# Bowl



## steve bellinger (Jul 24, 2016)

this bowl is going to the wife of Florida states basketball head coach Leonard Hamilton. His wife's aunt died a few years ago and they bought her house. We have been remodeling it as a guest house for any of the family that wants to go visit her mom. Her mom lives next door to it. This maple tree was in the front yard and I cut it down for her.

Reactions: EyeCandy! 7 | Way Cool 8


----------



## NYWoodturner (Jul 24, 2016)

I really like that Steve. I like the pedestal you have it displayed on too.

Reactions: Thank You! 1 | Agree 2


----------



## steve bellinger (Jul 24, 2016)

Scott I made that stand when I had some of my stuff in a small gallery in our local town. They ended up selling the building and moving to Canada.

Reactions: Way Cool 1


----------



## DKMD (Jul 24, 2016)

That bowl looks great! I thought it was buckeye burl when I looked at the outside of it... How'd you get that effect?

Very cool!

Reactions: Agree 1


----------



## steve bellinger (Jul 24, 2016)

Doc like a lot of stuff I do lately, turn and sand to (in this case) 400 grit. Dye using black ink, let dry, sand ounce again this time to 1000. finish with 8 coats of lacquer.

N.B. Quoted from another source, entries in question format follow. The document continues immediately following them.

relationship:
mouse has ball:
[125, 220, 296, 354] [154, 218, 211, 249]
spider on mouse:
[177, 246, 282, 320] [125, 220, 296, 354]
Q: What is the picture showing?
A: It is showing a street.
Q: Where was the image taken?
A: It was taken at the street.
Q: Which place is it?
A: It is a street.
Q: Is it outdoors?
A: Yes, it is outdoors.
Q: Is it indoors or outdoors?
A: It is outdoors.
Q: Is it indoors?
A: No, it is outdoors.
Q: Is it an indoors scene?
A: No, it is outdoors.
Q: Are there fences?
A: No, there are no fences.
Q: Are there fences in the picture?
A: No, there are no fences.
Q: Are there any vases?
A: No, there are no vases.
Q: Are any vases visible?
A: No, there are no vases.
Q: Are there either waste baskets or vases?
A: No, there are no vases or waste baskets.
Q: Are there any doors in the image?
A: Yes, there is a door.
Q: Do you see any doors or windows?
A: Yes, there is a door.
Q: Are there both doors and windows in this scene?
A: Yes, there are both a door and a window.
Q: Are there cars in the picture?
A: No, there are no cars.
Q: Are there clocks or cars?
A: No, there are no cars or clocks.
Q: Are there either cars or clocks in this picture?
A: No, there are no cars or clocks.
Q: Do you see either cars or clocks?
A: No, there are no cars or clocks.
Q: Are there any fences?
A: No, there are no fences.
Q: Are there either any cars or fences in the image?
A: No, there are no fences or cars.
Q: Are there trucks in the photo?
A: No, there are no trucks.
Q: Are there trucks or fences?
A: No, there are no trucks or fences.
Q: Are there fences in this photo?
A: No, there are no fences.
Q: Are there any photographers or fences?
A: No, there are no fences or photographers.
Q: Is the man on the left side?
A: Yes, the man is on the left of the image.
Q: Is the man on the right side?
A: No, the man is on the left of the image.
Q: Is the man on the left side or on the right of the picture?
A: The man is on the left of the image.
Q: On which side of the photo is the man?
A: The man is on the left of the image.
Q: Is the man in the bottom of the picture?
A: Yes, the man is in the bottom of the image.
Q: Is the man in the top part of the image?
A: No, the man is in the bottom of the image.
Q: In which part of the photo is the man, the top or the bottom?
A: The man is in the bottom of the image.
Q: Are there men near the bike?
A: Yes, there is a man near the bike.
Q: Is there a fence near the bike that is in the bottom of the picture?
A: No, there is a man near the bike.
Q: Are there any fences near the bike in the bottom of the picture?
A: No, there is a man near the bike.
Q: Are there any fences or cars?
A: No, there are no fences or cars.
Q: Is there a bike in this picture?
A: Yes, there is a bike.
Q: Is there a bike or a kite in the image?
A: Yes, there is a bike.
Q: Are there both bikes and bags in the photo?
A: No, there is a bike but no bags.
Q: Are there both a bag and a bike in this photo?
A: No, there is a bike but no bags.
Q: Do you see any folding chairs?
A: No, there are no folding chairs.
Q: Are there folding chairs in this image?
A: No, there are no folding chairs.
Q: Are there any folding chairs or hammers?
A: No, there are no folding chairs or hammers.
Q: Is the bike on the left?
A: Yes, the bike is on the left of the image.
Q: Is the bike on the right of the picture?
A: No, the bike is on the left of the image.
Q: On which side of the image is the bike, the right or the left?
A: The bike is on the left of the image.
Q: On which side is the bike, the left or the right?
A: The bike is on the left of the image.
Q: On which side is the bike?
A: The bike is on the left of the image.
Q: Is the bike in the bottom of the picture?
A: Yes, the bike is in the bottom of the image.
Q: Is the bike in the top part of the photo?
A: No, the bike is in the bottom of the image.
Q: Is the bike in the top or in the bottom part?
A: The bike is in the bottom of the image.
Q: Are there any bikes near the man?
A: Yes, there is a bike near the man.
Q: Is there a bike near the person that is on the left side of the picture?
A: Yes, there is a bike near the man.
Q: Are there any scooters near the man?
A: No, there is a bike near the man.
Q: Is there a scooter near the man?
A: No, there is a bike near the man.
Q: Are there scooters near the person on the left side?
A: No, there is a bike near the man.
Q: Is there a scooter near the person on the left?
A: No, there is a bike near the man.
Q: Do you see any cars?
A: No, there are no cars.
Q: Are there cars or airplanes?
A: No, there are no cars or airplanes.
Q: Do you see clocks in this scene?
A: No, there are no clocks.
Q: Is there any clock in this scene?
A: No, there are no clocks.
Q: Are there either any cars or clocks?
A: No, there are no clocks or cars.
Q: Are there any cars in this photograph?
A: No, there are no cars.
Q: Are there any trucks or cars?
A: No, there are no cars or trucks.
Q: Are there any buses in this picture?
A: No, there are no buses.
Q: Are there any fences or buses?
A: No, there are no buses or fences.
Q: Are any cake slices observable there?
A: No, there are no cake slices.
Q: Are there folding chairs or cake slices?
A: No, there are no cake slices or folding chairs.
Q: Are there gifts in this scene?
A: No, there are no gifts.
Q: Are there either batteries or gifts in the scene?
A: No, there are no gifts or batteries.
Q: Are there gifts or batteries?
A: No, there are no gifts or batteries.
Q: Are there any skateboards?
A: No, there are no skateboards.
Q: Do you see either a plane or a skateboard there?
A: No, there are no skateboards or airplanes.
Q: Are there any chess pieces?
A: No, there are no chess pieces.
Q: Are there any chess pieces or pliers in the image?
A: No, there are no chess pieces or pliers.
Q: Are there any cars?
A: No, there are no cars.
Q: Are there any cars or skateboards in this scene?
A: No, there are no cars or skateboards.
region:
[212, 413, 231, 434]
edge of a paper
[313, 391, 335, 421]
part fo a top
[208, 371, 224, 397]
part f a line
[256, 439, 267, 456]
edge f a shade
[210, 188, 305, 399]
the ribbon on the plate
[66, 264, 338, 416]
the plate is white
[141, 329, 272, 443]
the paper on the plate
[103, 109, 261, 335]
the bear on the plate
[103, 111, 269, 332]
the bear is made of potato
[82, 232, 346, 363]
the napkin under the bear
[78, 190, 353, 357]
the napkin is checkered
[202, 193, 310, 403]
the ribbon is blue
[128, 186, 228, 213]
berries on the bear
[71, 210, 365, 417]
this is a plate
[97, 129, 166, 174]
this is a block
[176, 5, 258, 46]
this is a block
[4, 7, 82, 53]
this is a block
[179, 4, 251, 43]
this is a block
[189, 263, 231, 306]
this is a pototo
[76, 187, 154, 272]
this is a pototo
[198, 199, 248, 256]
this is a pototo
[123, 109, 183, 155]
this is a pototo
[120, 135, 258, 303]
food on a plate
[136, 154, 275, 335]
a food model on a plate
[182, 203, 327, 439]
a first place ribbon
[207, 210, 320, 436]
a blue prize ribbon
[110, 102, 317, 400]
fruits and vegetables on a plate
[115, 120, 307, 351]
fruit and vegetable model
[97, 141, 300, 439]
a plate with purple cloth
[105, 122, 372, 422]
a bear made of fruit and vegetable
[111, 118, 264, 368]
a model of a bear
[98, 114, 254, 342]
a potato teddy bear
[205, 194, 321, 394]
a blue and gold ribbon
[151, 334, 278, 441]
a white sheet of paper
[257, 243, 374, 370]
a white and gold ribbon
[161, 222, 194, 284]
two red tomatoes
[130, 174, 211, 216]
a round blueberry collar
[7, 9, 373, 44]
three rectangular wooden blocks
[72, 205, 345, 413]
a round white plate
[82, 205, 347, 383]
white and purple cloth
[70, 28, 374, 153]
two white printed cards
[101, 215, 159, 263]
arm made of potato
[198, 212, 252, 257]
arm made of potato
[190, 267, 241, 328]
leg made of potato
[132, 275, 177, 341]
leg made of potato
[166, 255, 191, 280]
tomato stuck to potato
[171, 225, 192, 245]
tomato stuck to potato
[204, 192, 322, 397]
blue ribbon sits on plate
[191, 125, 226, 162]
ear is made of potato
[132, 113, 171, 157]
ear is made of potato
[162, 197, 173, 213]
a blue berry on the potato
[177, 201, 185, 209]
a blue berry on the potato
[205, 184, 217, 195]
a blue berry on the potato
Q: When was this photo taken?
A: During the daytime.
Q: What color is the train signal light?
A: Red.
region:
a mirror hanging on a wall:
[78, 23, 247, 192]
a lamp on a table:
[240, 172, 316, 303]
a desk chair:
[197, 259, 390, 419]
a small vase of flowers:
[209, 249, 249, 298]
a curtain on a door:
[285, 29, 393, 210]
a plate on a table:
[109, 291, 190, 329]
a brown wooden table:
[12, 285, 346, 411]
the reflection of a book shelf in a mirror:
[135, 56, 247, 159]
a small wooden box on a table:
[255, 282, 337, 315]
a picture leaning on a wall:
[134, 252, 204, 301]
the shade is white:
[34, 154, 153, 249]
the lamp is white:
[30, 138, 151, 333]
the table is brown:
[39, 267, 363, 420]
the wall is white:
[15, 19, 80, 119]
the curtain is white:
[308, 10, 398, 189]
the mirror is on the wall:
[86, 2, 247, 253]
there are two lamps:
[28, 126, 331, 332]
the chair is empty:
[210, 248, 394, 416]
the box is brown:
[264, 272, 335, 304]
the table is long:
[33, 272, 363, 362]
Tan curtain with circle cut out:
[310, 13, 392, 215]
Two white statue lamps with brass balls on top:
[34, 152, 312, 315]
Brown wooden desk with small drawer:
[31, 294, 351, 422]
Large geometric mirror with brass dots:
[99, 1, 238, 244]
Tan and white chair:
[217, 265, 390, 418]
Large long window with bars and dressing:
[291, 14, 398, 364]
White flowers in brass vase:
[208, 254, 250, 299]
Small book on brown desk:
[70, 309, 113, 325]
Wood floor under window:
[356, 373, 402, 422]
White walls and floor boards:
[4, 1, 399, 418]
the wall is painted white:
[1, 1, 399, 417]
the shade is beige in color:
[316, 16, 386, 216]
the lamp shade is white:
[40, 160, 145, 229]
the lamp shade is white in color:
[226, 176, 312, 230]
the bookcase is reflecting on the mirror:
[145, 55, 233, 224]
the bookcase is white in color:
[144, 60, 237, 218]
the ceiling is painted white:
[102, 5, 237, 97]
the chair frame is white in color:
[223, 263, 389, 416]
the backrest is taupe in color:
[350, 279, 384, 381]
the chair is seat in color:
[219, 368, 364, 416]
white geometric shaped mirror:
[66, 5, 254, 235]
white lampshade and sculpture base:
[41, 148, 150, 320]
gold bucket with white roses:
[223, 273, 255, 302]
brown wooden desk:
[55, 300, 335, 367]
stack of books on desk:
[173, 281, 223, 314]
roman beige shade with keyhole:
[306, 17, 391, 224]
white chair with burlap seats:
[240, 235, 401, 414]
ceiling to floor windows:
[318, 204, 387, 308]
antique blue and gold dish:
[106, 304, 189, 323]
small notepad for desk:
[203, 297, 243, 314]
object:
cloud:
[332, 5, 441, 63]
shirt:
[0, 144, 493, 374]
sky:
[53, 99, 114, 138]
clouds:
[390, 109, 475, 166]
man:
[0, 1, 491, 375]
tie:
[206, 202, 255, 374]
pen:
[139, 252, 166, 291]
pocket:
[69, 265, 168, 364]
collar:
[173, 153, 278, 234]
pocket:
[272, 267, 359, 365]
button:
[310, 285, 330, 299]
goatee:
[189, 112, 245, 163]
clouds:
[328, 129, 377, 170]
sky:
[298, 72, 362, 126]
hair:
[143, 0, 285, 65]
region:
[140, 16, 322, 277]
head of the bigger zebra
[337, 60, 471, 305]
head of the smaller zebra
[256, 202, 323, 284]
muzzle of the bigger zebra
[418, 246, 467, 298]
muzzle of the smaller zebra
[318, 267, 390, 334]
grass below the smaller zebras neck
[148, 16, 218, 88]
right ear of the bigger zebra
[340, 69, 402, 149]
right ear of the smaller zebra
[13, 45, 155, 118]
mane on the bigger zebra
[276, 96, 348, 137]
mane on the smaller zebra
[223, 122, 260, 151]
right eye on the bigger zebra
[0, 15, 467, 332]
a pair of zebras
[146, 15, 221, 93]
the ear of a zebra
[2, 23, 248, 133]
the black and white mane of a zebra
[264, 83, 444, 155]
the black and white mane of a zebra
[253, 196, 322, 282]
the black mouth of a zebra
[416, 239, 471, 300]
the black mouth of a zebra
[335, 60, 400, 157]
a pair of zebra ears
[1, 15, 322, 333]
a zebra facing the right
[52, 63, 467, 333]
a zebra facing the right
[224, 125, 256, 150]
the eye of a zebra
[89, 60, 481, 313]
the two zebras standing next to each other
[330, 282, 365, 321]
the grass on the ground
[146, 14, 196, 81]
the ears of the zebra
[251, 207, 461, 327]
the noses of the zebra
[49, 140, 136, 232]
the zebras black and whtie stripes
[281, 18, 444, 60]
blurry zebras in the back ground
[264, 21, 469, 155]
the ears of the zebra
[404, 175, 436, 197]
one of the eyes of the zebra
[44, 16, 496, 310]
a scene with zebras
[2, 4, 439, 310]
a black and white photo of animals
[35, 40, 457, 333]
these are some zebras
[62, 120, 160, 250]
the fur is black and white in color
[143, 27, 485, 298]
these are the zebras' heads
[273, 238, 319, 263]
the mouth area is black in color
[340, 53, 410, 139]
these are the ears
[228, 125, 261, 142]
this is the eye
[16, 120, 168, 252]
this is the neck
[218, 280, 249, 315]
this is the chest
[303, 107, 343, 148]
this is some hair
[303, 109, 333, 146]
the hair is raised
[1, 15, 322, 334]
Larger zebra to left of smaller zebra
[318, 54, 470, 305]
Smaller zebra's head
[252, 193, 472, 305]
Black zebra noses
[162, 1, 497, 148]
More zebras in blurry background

Reactions: Like 2 | Thank You! 1 | Way Cool 1 | Informative 1


----------



## Ray D (Jul 24, 2016)

Beautiful work. Great display stand.

Reactions: Thank You! 1 | Agree 1


----------



## ironman123 (Jul 24, 2016)

Looks great Steve. Cool display.

Reactions: Thank You! 1


----------



## Nature Man (Jul 25, 2016)

Gorgeous bowl. Chuck

Reactions: Thank You! 1


----------



## Woodturner1975 (Jul 28, 2016)

Sweet looking bowl Steve. Nice work!

Reactions: Thank You! 1


----------



## Tony (Jul 28, 2016)

Beautiful Steve! Tony

Reactions: Thank You! 1


----------